DANE DO PRZETWORZENIA:
----------

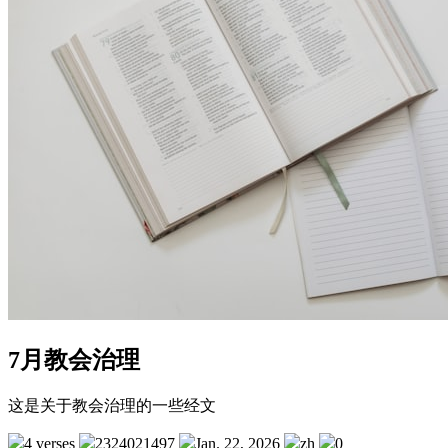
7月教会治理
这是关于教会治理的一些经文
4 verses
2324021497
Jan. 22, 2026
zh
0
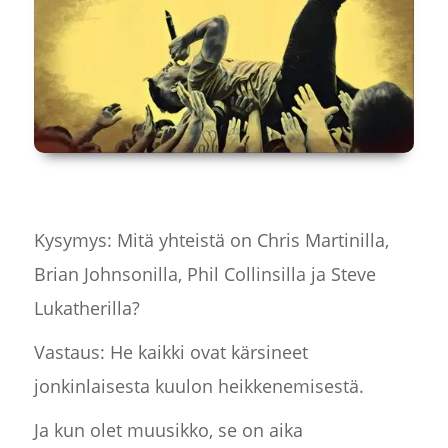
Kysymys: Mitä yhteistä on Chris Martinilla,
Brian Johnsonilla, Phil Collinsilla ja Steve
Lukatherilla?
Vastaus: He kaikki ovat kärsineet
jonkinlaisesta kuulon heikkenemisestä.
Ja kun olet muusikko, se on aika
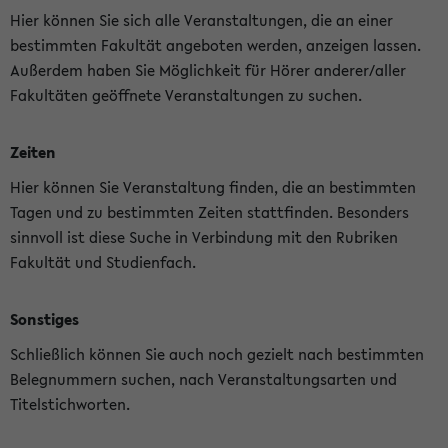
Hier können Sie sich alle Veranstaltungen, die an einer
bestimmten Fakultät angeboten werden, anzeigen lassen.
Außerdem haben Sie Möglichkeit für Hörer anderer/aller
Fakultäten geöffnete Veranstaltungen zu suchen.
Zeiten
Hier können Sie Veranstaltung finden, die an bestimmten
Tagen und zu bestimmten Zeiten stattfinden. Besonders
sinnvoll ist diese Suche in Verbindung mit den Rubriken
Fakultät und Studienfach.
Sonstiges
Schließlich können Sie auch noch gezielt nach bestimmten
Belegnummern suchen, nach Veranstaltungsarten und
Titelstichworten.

----------

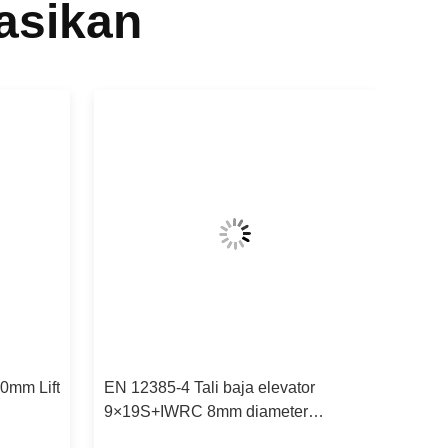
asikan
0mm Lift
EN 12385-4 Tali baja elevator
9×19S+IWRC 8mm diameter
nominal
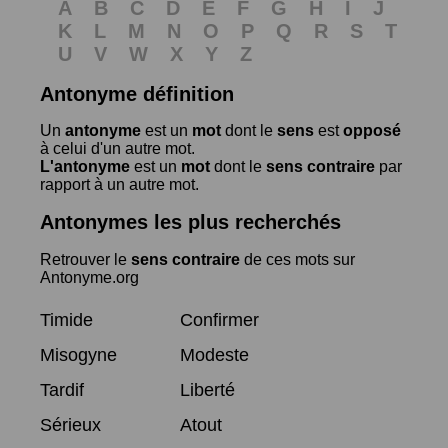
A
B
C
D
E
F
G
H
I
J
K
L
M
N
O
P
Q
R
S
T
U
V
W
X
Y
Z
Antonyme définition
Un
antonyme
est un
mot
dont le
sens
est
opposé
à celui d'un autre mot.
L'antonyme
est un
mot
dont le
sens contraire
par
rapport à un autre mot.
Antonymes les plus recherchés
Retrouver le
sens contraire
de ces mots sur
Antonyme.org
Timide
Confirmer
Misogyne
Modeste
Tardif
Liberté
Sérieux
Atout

----------

CEL ĆWICZENIA: Policz wiersze listingu, w których występuje słowo "können". Podaj wyłącznie ich liczbę.

ODPOWIEDŹ DO ĆWICZENIA: 3